Les députés de la commission des lois ont rejeté, ce mercredi 14 janvier, la proposition de loi "visant à interdire le voilement des mineures dans l’espace public". Présenté à l'initiative de Laurent Wauquiez, le texte est inscrit à l'ordre du jour de la "niche parlementaire" du groupe Droite républicaine, qui aura lieu le 22 janvier dans l'hémicycle de l'Assemblée nationale.
Rejetée, avant même d'avoir été examinée. Dès l'ouverture de la discussion ce mercredi 14 janvier, la commission des lois de l'Assemblée nationale a voté les amendements de suppression qui avaient été déposés sur la proposition de loi "visant à interdire le voilement des mineures dans l’espace public".

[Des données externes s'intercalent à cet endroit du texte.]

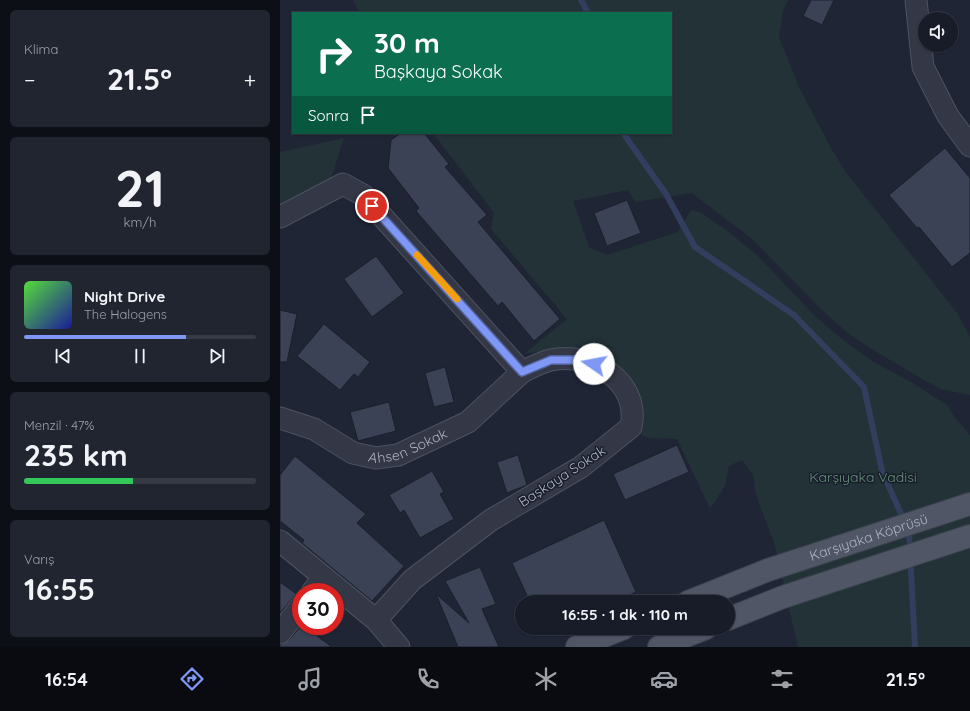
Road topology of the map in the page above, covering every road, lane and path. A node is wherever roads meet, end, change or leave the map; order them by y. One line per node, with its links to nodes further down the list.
1 (916, 0): 2 (street)
2 (970, 146)
3 (280, 217): 4 (street)
4 (522, 372): 5 (street, Ahsen Sokak); 14 (street, Başkaya Sokak)
5 (280, 418)
6 (970, 504): 10 (main road, Karşıyaka Köprüsü)
7 (970, 536): 12 (main road)
8 (280, 541): 9 (street)
9 (315, 583)
10 (706, 595)
11 (344, 601): 14 (street)
12 (735, 616)
13 (292, 617): 15 (street)
14 (376, 620): 18 (street)
15 (280, 632)
16 (607, 635): 19 (main road)
17 (689, 635): 20 (main road)
18 (399, 647)
19 (577, 647)
20 (659, 647)

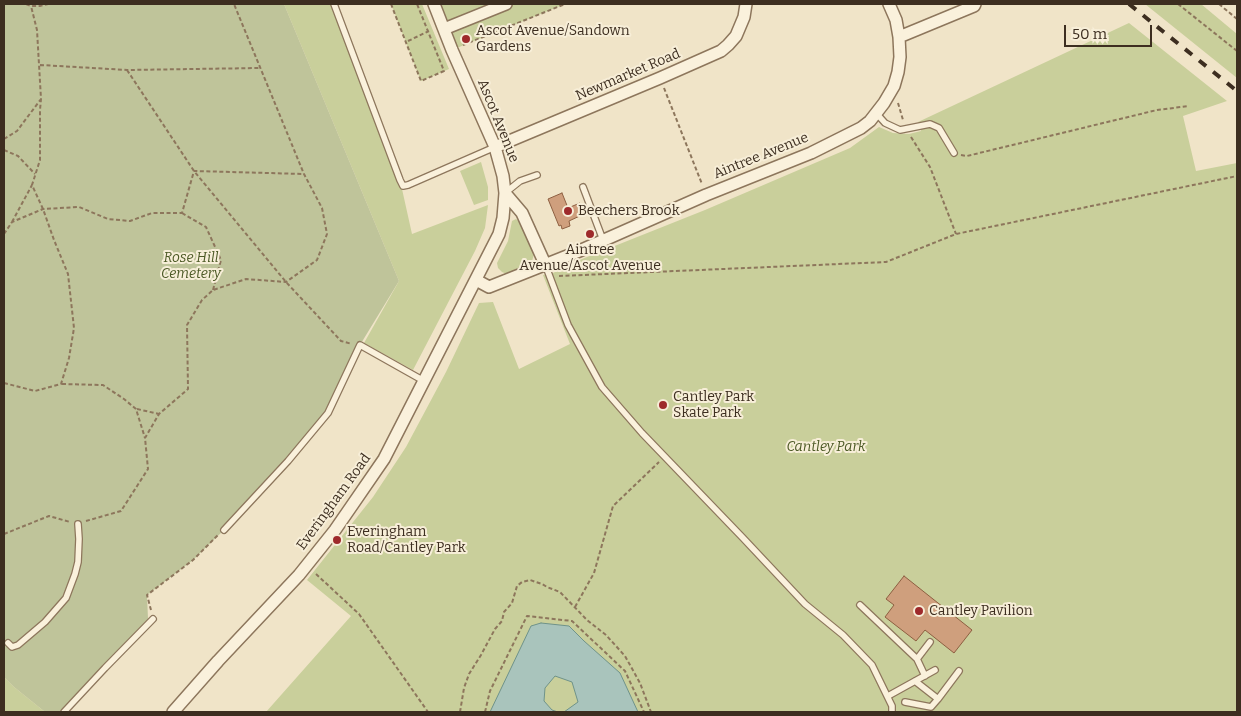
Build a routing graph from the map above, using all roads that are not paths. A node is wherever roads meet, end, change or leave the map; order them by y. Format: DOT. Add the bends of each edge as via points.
graph roads {
  1 [pos="334,4"];
  2 [pos="434,4"];
  3 [pos="506,4"];
  4 [pos="746,4"];
  5 [pos="889,4"];
  6 [pos="975,4"];
  7 [pos="443,27"];
  8 [pos="899,37"];
  9 [pos="876,113"];
  10 [pos="495,147"];
  11 [pos="954,153"];
  12 [pos="537,174"];
  13 [pos="582,187"];
  14 [pos="505,193"];
  15 [pos="603,240"];
  16 [pos="545,264"];
  17 [pos="476,280"];
  18 [pos="424,381"];
  19 [pos="78,524"];
  20 [pos="224,530"];
  21 [pos="860,605"];
  22 [pos="153,619"];
  23 [pos="930,642"];
  24 [pos="8,643"];
  25 [pos="917,659"];
  26 [pos="935,670"];
  27 [pos="959,671"];
  28 [pos="925,676"];
  29 [pos="915,681"];
  30 [pos="888,696"];
  31 [pos="938,699"];
  32 [pos="905,702"];
  33 [pos="64,712"];
  34 [pos="172,712"];
  35 [pos="892,712"];
  1 -- 10 [label="lane" via="403,186"];
  2 -- 7 [label="street, Ascot Avenue"];
  3 -- 7 [label="street"];
  4 -- 10 [label="street, Newmarket Road" via="736,36 720,51"];
  5 -- 8 [label="street, Aintree Avenue"];
  6 -- 8 [label="street"];
  7 -- 10 [label="street, Ascot Avenue"];
  8 -- 9 [label="street, Aintree Avenue" via="900,57 894,86"];
  9 -- 11 [label="lane" via="900,130 930,124 939,128"];
  9 -- 15 [label="street, Aintree Avenue" via="861,128 811,153"];
  10 -- 14 [label="street, Ascot Avenue"];
  12 -- 14 [label="lane" via="520,181"];
  13 -- 15 [label="lane"];
  14 -- 16 [label="street" via="522,213"];
  14 -- 17 [label="street, Ascot Avenue" via="499,234"];
  15 -- 16 [label="street, Aintree Avenue"];
  16 -- 17 [label="street, Aintree Avenue" via="489,287"];
  16 -- 30 [label="lane" via="568,325 602,387 805,604 872,665"];
  17 -- 18 [label="street, Everingham Road"];
  18 -- 20 [label="lane" via="360,345 328,412"];
  18 -- 34 [label="street, Everingham Road" via="384,459 339,523 299,575"];
  19 -- 24 [label="lane" via="78,562 66,598 45,622 18,644 12,647"];
  21 -- 25 [label="lane"];
  22 -- 33 [label="lane"];
  23 -- 25 [label="lane"];
  25 -- 28 [label="lane"];
  26 -- 28 [label="lane"];
  27 -- 31 [label="lane"];
  28 -- 29 [label="lane"];
  29 -- 30 [label="lane"];
  29 -- 31 [label="lane"];
  30 -- 35 [label="lane"];
  31 -- 32 [label="lane" via="931,707"];
}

Doté d'un article unique, le texte - qui doit être débattu dans l'hémicycle lors de la journée d'initiative parlementaire du groupe Droite républicaine le 22 janvier - vise à compléter la loi du 11 octobre 2010 interdisant la dissimulation du visage dans l’espace public, en introduisant l’interdiction pour un parent de contraindre ou d’autoriser sa fille mineure à porter le voile dans l’espace public.
Alors que le rapporteur du texte, Patrick Hetzel (Droite républicaine) a justifié l'objectif du texte par la protection des mineures et la lutte contre "l'une des stratégies d'entrisme de l'islam radical dans notre société", le Rassemblement national a évoqué "un coup de com'". Laurent Jacobelli a ainsi critiqué un texte "objectivement mal écrit, mal ficelé", en incapacité de porter "une vision à 360 degrés". Estimant qu'un "petit pas [valait] mieux que ne rien faire", il a cependant indiqué que son groupe voterait en faveur du texte, "sans joie et sans enthousiasme".
Tous les groupes de gauche ont, en revanche, fait cause commune pour dénoncer un texte qualifié de "raciste", "misogyne" ou encore "ridicule". "Ce texte, je vous le dis sincèrement, me donne la nausée", a ainsi déclaré Hervé Saulignac (Socialistes), qui a défendu un amendement de suppression de la proposition de loi. Evoquant "une vieille marotte assumée de longue date par le RN", il a dénoncé ce qu'il a qualifié de tentative de la Droite républicaine "de dépasser le RN sur sa droite, au risque d'accélérer son processus d'effacement".
Gabrielle Cathala (La France insoumise) a, quant à elle, fustigé un texte "inconstitutionnel, islamophobe et inutile", représentant "une attaque contre les principes de la République". Sur un argument similaire, le président de la commission des lois, Florent Boudié (Ensemble pour la République), a considéré que le texte résultait d'une mésinterprétation du concept de laïcité à la française. Expliquant que cette dernière induisait "la neutralité de l’Etat" et ne s'appliquait pas, en tant que telle, à l'ensemble de l'espace public, il a accusé la Droite républicaine de "tordre" et de "déformer" la loi de 1905.
Entre 15 et 18 ans, une jeune fille est généralement en capacité de discernement. Prisca Thévenot (Ensemble pour la République)
Une ligne sur laquelle une partie du camp présidentiel ne s'est pas entièrement retrouvée, en cohérence avec le président du groupe Ensemble pour la République, Gabriel Attal, qui veut interdire le voile jusqu'à 15 ans dans l'espace public. Cette mesure, plus restrictive donc, que la proposition de loi examinée ce mercredi à l'initiative de Laurent Wauquiez, a été défendue en commission par Prisca Thévenot (EPR), qui a indiqué que son groupe présenterait un amendement en ce sens. Évoquant au travers du voile porté par les plus jeunes "une assignation précoce et une norme imposée", la députée a justifié la nécessité de son interdiction par la volonté de "préserver le temps de l'enfance", estimant en revanche "qu'entre 15 et 18 ans, une jeune fille est généralement en capacité de discernement".
Le rapporteur Patrick Hetzel ayant indiqué son intention de donner un avis favorable à l'amendement annoncé par Prisca Thévenot, le sort du texte dans l'hémicycle la semaine prochaine pourrait dépendre de l'ampleur du soutien du groupe de Gabriel Attal à la proposition de loi, qui serait éventuellement ainsi modifiée. Pour l'heure, en commission, les amendements de suppression des groupes de gauche ayant été adoptés, le texte a été rejeté avant même l'examen de son article unique.